=== BRIEF ===
Extend the article on Pep Guardiola's Manchester City, continuing from its last paragraph.

PAGE TEXT Block Start

Coming This Season: Pep Guardiola 3.0

Two months on, the euphoria has not yet faded. A few days ago, with the rich promise of a new season drifting into view, Manchester City released “Together: Champions Again,” an official documentary detailing the thrilling, triumphant journey that culminated in Pep Guardiola’s team lifting yet another Premier League trophy last May.

There are still drops of pleasure to be wrung from the happy memories, even as the thoughts of Manchester City’s fans start to drift to the delights to come. Saturday’s meeting with Liverpool in the Community Shield, the phony war that traditionally heralds the dawn of a new English season, offers the chance to see Erling Haaland in sky blue, a first glimpse of the player around whom the club’s future will be built.

It is strange, then, that flourishing in that valley between the twin peaks of jubilation and anticipation, has been just a hint of melancholy. Guardiola has, every couple of weeks, had to pay tribute to a departing star: first Gabriel Jesus, then Raheem Sterling, and finally Aleksandar Zinchenko.

“The nicest player I ever worked with,” Guardiola said of Jesus. “An explosion,” he said of Sterling. “An important player in the locker room,” he said of Zinchenko. The players have noticed it, too. “There has been a lot of change this year,” Kevin De Bruyne said recently. “It has been quite sad, because I had good relationships with the players who have gone.”

These are not the sorts of departures that have become familiar to City in recent years. There was sorrow, of course, when Yaya Touré and Vincent Kompany left, and when David Silva followed, and when Sergio Agüero departed. These were players who would be commemorated, soon after, in statuary outside the stadium, or players who deserved to be.

But their exits were natural, inevitable, predictable. The sun was setting on their careers; City, a club that has grown accustomed to the idea that tomorrow always offers more, could offset its sadness with the knowledge that they had given their all, that the team could only grow in their absence.

Sterling, Jesus and Zinchenko, though, are different. None of them are ready to retire. None have outlived their usefulness. They have left, instead, because they feel like they can be more useful somewhere else, and they have done so in a steady stream. The Manchester City that takes the field this season will be distinct from the one depicted lifting the Premier League trophy, wreathed in smiles, in the documentary.

PAGE TEXT Block End
GIVEN DATA Block Start

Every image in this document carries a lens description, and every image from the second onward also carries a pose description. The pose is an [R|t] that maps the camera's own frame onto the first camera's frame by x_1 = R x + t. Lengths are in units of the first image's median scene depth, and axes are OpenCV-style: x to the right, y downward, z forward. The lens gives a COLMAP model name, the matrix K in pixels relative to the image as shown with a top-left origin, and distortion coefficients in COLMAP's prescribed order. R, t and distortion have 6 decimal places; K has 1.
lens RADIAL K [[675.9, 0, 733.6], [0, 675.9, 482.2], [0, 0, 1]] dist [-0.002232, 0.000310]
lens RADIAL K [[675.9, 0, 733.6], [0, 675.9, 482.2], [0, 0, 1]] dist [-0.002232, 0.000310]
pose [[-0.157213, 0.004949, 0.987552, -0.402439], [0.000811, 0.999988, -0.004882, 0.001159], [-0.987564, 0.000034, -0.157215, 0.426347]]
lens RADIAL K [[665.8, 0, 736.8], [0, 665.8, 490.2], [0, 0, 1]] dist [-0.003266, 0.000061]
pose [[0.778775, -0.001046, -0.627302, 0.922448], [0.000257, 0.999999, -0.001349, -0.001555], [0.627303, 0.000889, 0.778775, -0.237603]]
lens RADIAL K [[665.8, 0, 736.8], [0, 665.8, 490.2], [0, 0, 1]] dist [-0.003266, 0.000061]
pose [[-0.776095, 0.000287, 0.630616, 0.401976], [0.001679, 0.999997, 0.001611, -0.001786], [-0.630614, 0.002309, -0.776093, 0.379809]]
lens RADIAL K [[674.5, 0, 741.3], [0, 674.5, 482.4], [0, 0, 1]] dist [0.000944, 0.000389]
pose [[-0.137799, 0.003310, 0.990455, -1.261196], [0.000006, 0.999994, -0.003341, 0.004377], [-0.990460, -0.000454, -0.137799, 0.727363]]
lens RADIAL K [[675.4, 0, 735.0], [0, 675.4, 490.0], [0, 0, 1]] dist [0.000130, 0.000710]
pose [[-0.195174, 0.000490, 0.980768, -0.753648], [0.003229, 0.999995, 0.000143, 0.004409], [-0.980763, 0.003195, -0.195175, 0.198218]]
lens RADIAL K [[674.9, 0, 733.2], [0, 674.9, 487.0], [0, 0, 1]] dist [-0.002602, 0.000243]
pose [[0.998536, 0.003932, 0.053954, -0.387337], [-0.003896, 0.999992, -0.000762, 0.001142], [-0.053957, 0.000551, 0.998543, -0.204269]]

GIVEN DATA Block End

=== SOLVED EXERCISE ===
That is not to say worse, of course. The truism — echoed by Haaland after he made his first appearance in preseason last weekend against Bayern Munich at Lambeau Field — that City has spent the last couple of years playing “without a striker” is not accurate, as Jesus would doubtless point out himself. But it has not had a striker of Haaland’s type, his profile, for some considerable time, and it has not had a striker of his quality since Agüero was at his peak. Haaland’s presence alone should make City more of a threat, not less.

But it does not seem too much of a stretch to suggest that City will be different. The club might have identified Marc Cucurella, the Brighton left back, as the ideal successor to Zinchenko — a fairly straight swap, given that Guardiola chiefly deployed the Ukrainian as a left back — but Sterling’s substitute is Julián Álvarez, a young Argentine striker, rather than what might be termed a wide forward.

To Guardiola, Jesus was the sort of player who could “press three defenders in 10 seconds,” and play across three positions. Haaland, it is safe to say, will be used rather differently. Likewise, Fernandinho, having chosen to spend the final years of his career in Brazil, has been replaced by Kalvin Phillips, a more direct sort of a midfield player.

Quite what impact all of this has on the way City will play is not yet clear, of course. Guardiola has been plain that he expects his new arrivals to fold into what he has built; he will not be reconstructing his masterpiece, or redefining his philosophy, to suit them.

He might have acknowledged that Haaland’s “movement and quality in the box” compels his team to “put as many balls as possible into the box,” but it is fair to say that he will not be reinventing himself as a long-ball manager, the sort who encourages his wingers to sling in crosses from all angles at a striker memorably described by the comedian Troy Hawke as a “Nordic meat shield.”

“We’re going to adapt the quality that the players have to be involved in the way we play,” Guardiola said. “We are not going to change the way we play.” That may broadly be true, but at the same time it is impossible to imagine Guardiola not finessing his approach somewhat to reflect the range of characteristics in his squad.

Haaland, certainly, will have to learn Guardiola’s ways of doing things, but it hardly seems a stretch to suggest that the manager will have to learn how to elicit the best from his forward, too. City’s press, for example, may require a slight recalibrating. The same is true for the way its attacking line rotates, and its preferred methods for building play.

The outcome, doubtless, will be what it always is with Guardiola: a team that dominates possession, scores great floods of goals, and either wins or comes very close to winning almost every competition in which it is involved. The question, instead, lingers on how it chooses to get there.

Guardiola has a somewhat checkered history with players regarded as pure No. 9s: He turned Robert Lewandowski into the finest exponent of the position on the planet, and had no little success with David Villa and Agüero, but struggled to dovetail with Zlatan Ibrahimovic and Samuel Eto’o.

That he has approved the signing of Haaland — and to a lesser extent Álvarez, a player many at City suspect will prove something of a secret weapon this season — suggests Guardiola recognizes the need to fine-tune his style.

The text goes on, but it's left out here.